Interactions of airflow oscillation, tracheal inclination, and mucus elasticity significantly improve simulated cough clearance.

BACKGROUND

Viscoelastic properties of simulated mucus, angle of tracheal inclination (theta), and high-frequency airflow oscillations on median displacement of simulated mucus during simulated cough were investigated in this study.

METHODS

Mucus simulants with viscoelastic properties similar to healthy individuals and patients with COPD were prepared using locust bean gum (LBG)-water solution (0.38 g LBG in 100 mL water) cross-linked with 3-mL and 12-mL borax-water solution (0.02 M), respectively. Aliquots of 0.3 mL of simulants were placed on a dry Plexiglas insert inside a D-shaped clear Plexiglas tracheal model. Movement of aliquots of mucus simulants was measured during cough of 0.3 s duration. Cough velocities studied (5-30 m/s) are typical of patients with weak expiratory muscles and airway obstruction. Studies were conducted with tracheal model placed horizontally (0 degrees) and at increasing theta (15 degrees, 30 degrees, and 45 degrees), with and without superimposed airflow oscillations during coughs. Effects of different parameters and their interactions on displacements of aliquots were compared using analysis of covariance (n = 849).
________________________
### [Tasks for this exercise]
A. Answer from the text on simulated cough clearance, one line each:
(i) Which three factors were investigated for their effect on the median displacement of simulated mucus?
(ii) How long was each simulated cough?
(iii) At which angles of tracheal inclination were the studies conducted?
B. Extend the abstract on simulated cough clearance, picking up after its final sentence.
________________________
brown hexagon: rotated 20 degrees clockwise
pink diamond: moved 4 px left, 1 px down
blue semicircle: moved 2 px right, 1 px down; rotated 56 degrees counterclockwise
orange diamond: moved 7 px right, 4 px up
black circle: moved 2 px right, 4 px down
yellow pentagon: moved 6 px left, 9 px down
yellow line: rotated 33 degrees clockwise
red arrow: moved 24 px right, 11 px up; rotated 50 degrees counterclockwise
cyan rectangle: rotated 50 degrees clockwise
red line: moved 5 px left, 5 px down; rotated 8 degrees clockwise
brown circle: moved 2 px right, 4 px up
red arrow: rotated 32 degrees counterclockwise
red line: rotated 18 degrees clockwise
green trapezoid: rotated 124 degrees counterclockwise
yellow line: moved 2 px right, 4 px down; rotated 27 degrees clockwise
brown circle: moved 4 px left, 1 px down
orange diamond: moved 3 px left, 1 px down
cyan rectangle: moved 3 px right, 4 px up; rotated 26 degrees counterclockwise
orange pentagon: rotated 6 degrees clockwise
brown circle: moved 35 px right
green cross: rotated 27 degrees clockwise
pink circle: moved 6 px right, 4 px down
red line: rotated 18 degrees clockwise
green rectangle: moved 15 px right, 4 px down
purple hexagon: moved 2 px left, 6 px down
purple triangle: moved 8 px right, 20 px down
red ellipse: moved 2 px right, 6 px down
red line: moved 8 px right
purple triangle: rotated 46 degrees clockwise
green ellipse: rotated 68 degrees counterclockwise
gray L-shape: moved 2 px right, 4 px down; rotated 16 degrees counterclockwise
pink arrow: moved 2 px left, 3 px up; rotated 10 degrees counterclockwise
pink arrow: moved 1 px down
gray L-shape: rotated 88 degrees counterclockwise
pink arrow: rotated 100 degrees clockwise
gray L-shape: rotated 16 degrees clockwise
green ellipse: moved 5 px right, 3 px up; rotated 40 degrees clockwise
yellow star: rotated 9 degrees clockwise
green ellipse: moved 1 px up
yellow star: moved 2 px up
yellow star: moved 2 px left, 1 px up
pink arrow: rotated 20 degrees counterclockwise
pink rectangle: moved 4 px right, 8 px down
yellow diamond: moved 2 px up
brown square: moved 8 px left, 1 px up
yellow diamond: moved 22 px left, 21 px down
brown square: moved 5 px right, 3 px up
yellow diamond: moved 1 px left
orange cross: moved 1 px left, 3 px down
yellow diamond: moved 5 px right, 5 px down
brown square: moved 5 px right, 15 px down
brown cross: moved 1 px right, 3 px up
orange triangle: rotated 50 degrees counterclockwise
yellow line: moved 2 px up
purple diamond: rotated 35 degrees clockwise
________________________
### [Exercise answers]
A.
(i) The viscoelastic properties of simulated mucus, the angle of tracheal inclination (theta), and high-frequency airflow oscillations.
(ii) 0.3 s.
(iii) 0 degrees (horizontal), 15 degrees, 30 degrees, and 45 degrees.

B.
RESULTS

Significant positive nonlinear associations existed between displacement and cough velocity for both 3-mL and 12-mL simulants (P < .0001). Displacement was greatest for the cohesive 12-mL simulant at all cough velocities. Displacement increased significantly (P < .0001) as theta was increased for both types of simulants. Largest displacements at low cough velocities occurred with 12-mL simulant in the presence of oscillations at 45 degrees angle.

CONCLUSIONS

Results support the use of airflow oscillations and sitting upright to facilitate mucus displacement during cough, particularly with thick, elastic mucus found in patients with COPD (P < .0001).